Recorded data
————

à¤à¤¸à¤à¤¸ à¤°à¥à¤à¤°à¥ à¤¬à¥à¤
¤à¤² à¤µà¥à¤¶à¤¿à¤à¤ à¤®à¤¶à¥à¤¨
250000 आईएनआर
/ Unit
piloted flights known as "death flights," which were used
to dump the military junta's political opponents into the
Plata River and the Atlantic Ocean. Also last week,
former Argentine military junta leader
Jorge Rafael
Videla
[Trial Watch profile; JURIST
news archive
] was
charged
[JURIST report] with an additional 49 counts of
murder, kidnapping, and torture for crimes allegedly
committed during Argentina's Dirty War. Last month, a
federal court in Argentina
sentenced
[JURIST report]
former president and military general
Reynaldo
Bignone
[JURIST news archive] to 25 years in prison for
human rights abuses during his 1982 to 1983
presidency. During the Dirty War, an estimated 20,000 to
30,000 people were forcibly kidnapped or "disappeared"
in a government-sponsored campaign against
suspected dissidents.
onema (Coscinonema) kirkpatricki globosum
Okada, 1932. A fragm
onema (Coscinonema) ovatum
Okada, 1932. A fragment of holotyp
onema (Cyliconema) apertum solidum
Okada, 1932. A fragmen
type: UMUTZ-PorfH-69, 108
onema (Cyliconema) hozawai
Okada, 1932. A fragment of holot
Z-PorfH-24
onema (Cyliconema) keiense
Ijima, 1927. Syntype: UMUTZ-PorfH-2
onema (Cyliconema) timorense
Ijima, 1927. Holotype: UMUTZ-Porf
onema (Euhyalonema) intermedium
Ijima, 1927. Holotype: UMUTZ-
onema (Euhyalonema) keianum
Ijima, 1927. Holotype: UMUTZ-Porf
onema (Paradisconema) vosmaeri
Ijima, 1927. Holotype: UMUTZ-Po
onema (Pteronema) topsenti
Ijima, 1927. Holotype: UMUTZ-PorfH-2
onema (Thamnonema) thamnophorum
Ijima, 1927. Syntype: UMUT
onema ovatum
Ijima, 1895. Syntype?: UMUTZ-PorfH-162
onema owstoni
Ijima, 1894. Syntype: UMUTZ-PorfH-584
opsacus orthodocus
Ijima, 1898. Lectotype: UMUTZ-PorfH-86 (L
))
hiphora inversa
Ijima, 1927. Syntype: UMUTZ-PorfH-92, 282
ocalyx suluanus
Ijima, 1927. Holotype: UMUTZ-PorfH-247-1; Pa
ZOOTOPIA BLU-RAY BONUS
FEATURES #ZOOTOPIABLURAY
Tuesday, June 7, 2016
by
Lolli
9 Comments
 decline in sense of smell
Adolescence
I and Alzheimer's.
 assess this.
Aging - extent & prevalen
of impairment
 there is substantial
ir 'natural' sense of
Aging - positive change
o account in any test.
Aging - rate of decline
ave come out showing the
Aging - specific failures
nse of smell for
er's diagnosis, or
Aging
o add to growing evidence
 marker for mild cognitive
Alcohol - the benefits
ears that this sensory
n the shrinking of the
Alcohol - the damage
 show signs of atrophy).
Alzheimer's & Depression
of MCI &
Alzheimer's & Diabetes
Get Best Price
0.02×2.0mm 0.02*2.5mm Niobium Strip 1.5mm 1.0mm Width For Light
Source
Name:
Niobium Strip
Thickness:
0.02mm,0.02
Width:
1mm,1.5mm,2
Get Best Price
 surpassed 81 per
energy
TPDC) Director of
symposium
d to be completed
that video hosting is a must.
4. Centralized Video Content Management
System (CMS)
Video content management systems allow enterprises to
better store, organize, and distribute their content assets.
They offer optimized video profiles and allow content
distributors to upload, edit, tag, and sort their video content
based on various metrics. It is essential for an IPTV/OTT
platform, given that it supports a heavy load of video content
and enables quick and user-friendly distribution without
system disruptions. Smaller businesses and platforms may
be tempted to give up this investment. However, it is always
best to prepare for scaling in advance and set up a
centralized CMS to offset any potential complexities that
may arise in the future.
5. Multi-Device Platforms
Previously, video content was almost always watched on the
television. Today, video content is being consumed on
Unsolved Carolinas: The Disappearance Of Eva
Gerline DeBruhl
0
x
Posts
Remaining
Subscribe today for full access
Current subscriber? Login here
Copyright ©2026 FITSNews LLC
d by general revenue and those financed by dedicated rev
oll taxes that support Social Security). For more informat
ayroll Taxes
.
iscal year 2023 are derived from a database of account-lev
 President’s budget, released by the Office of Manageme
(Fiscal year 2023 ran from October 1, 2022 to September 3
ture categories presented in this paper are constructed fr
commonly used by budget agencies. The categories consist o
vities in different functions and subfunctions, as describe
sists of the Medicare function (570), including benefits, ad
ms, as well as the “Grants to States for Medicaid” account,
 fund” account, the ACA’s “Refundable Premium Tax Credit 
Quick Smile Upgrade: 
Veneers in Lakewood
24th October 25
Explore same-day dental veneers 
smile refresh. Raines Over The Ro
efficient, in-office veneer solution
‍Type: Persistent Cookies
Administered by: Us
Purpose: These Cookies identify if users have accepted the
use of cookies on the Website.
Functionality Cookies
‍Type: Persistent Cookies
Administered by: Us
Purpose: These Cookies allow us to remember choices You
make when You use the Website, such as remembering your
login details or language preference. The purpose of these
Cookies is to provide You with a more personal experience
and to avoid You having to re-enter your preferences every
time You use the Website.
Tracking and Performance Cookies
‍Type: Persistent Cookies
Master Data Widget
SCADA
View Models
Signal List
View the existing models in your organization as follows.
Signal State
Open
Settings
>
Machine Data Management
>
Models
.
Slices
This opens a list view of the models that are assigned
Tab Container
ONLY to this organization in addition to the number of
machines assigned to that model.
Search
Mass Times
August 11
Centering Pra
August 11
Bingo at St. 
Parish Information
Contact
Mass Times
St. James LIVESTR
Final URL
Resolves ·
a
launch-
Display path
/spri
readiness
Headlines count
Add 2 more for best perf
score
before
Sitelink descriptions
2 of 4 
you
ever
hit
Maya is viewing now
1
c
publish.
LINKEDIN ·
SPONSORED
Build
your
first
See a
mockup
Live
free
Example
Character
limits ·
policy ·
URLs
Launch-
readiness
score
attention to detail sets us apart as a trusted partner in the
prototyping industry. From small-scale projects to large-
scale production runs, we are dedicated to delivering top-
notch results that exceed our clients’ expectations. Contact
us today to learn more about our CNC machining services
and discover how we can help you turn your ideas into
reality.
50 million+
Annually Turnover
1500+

————

BRIEF:
Retype the first line of the entries and every line after it, please, through the line that contains "suspected dissidents.". Add nothing.

COMPLETED EXERCISE:
à¤à¤¸à¤à¤¸ à¤°à¥à¤à¤°à¥ à¤¬à¥à¤
¤à¤² à¤µà¥à¤¶à¤¿à¤à¤ à¤®à¤¶à¥à¤¨
250000 आईएनआर
/ Unit
piloted flights known as "death flights," which were used
to dump the military junta's political opponents into the
Plata River and the Atlantic Ocean. Also last week,
former Argentine military junta leader
Jorge Rafael
Videla
[Trial Watch profile; JURIST
news archive
] was
charged
[JURIST report] with an additional 49 counts of
murder, kidnapping, and torture for crimes allegedly
committed during Argentina's Dirty War. Last month, a
federal court in Argentina
sentenced
[JURIST report]
former president and military general
Reynaldo
Bignone
[JURIST news archive] to 25 years in prison for
human rights abuses during his 1982 to 1983
presidency. During the Dirty War, an estimated 20,000 to
30,000 people were forcibly kidnapped or "disappeared"
in a government-sponsored campaign against
suspected dissidents.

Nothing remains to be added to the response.